リアル与太郎。

それ、つらつらおもんみれば、大恩教主の秋の月は、涅槃の雲に隠れ、生死長夜永き夢、おどろかすべき人もなし。
ここに中頃、帝おわします。
御名を聖武皇帝と申し奉り、最愛の夫人に別れ追慕やみがたく、涕涙目にあらく、涙玉を貫く、思いを先路に翻し上求菩提のため、盧遮那仏を建立し給う。
しかるに去んじ治承の頃、焼亡し畢んぬ。
かほどの霊場絶えなんことを嘆き、俊乗坊重源勅命をこうむって、無常の勧門に涙を流し、上下の真俗を勧めて、かの霊場を再建せんと諸国に勧進す、一紙半銭奉財の輩は、現世にては無比の楽に誇り、当来 にては、数千蓮華の上に座せん。
帰命稽首、敬って申す。
歌舞伎「勧進帳」より。

読書の秋。
 
本校では、
「職員読み聞かせ」
というものがあります。
 
職員が、他の学年に行って、何かの本を読み聞かせるのです。
 
私は今年5年生で読み聞かせをしました。
 
前日、何を読むか、いろいろ考えながら選びました。
 
かわいそうなぞう
とか、
100万回生きたねこ
とか、しんみりした絵本もいいなー、と思ったんですが、5年生だと読んでいる人がいそうです。
 
ていうか、この2つだと、読み聞かせながら泣きます。

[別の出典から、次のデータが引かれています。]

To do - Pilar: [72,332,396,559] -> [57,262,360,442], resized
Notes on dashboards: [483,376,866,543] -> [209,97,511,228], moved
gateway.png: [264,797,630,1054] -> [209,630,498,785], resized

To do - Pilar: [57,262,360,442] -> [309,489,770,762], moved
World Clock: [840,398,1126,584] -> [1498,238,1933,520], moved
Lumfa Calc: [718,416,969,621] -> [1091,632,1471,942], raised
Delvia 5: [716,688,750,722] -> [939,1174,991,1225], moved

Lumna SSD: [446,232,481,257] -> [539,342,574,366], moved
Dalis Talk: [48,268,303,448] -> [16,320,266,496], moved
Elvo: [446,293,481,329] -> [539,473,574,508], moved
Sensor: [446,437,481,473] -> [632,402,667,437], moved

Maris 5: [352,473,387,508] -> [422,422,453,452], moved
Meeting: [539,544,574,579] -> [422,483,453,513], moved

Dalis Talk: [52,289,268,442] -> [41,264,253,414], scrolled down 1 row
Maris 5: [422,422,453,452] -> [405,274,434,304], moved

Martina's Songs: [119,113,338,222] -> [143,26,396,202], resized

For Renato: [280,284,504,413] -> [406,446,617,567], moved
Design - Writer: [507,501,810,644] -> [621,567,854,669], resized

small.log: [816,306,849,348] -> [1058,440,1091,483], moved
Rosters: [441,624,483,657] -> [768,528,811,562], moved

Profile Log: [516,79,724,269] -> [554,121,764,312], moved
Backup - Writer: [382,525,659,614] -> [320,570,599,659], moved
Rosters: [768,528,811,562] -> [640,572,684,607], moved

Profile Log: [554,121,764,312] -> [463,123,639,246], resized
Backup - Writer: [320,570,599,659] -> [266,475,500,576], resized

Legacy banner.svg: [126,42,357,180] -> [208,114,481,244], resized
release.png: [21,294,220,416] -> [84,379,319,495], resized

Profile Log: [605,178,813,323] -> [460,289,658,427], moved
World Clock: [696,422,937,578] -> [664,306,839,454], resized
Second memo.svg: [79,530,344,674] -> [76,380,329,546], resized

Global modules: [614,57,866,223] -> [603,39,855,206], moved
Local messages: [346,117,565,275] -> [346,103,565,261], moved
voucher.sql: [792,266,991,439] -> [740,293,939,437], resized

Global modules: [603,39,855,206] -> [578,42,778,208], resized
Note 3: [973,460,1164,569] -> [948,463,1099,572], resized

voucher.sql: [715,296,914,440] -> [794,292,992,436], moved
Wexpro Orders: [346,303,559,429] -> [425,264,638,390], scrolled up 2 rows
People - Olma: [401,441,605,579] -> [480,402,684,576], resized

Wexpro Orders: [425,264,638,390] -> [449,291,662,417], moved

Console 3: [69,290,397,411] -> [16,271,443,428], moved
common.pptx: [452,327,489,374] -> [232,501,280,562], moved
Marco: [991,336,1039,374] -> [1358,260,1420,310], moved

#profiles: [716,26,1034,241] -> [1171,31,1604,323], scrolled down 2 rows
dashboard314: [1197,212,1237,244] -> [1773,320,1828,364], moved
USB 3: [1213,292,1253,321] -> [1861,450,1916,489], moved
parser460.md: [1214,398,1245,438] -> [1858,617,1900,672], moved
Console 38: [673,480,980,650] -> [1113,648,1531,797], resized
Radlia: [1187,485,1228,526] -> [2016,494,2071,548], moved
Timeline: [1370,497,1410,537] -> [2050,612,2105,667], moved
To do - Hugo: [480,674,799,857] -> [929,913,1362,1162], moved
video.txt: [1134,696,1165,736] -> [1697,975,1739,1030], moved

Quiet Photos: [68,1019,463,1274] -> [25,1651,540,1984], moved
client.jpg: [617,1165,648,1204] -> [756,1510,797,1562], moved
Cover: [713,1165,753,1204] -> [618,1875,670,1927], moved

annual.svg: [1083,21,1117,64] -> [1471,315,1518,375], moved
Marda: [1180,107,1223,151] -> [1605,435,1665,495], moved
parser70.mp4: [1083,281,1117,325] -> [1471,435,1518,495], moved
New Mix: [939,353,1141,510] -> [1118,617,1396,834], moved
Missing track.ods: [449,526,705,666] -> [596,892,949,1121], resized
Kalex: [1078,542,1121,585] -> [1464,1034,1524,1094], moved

私が。
 
で、考えた末に選んだのが、「おはなしのろうそく1」所収の「エパミナンダス」。
 
なかなかいいですよ、これ。
こちらに全部掲載されてる……。いいのか、著作権的に)
 
「そーっと歩いて」とか、いちいち動作化しながら語ると、かなり受けます。
・語り口は、いかにも「おとぎ話」調に、穏やかにやるとギャップが激しくて良い。
・エパミナンダスは「元気・はつらつ」とした感じで。
 
次に、

小さなわらいばなし (上) (ポプラ社文庫―日本の名作文庫)

小さなわらいばなし (上) (ポプラ社文庫―日本の名作文庫)

この本から、
「身投げ」。
 
……この話、子どもに語って聞かせて笑いを取れたためしがないんですが。
 
今回も、
「毎晩身投げをするのはてめえだな!」
……で、みんなぽかんとしてました。
 
「……『毎晩自殺するのはお前だろう』って言ったんだよ」
と説明すると、ようやくちょっと笑いが。
 
いや……、
「身投げというのは、要するに自殺のことだ」
と、最初に説明してから語ったのに。
 
次回語る時は、最初から
「毎晩自殺するのはてめえだな」
にします。
 
でもまあ、これが受けないのはほぼ予想通り。
真打ちは、同書の「与太郎」です。*1
 
これ、「エパミナンダス」とよく似た構成なので、続けてやるとくどいんです。
 
これが大受け。
 
私個人は、「与太郎」の方が好きです。
最後にご隠居(「エパミナンダス」のお母さんにあたる)がぎゃふんと言わされるところが。
 
ところで、今回の読み聞かせ、一つ大きな失敗してまして。
 
……朝学校に来たら、本を持ってくるのを忘れてたんです。
 
で、全然関係ない本を手に持って、記憶を頼りに語りました。
 
読み聞かせてねえー。
 
なんか、「エパミナンダス」の最初の方で、
「それ、先生の作り話でしょ!?」
とか言ってる声が聞こえましたが気にしない。
 
……まあ、大受けしたからいいかー。

*1:たぶん、「与太郎」は本当は話の名前じゃないと思うんですけど。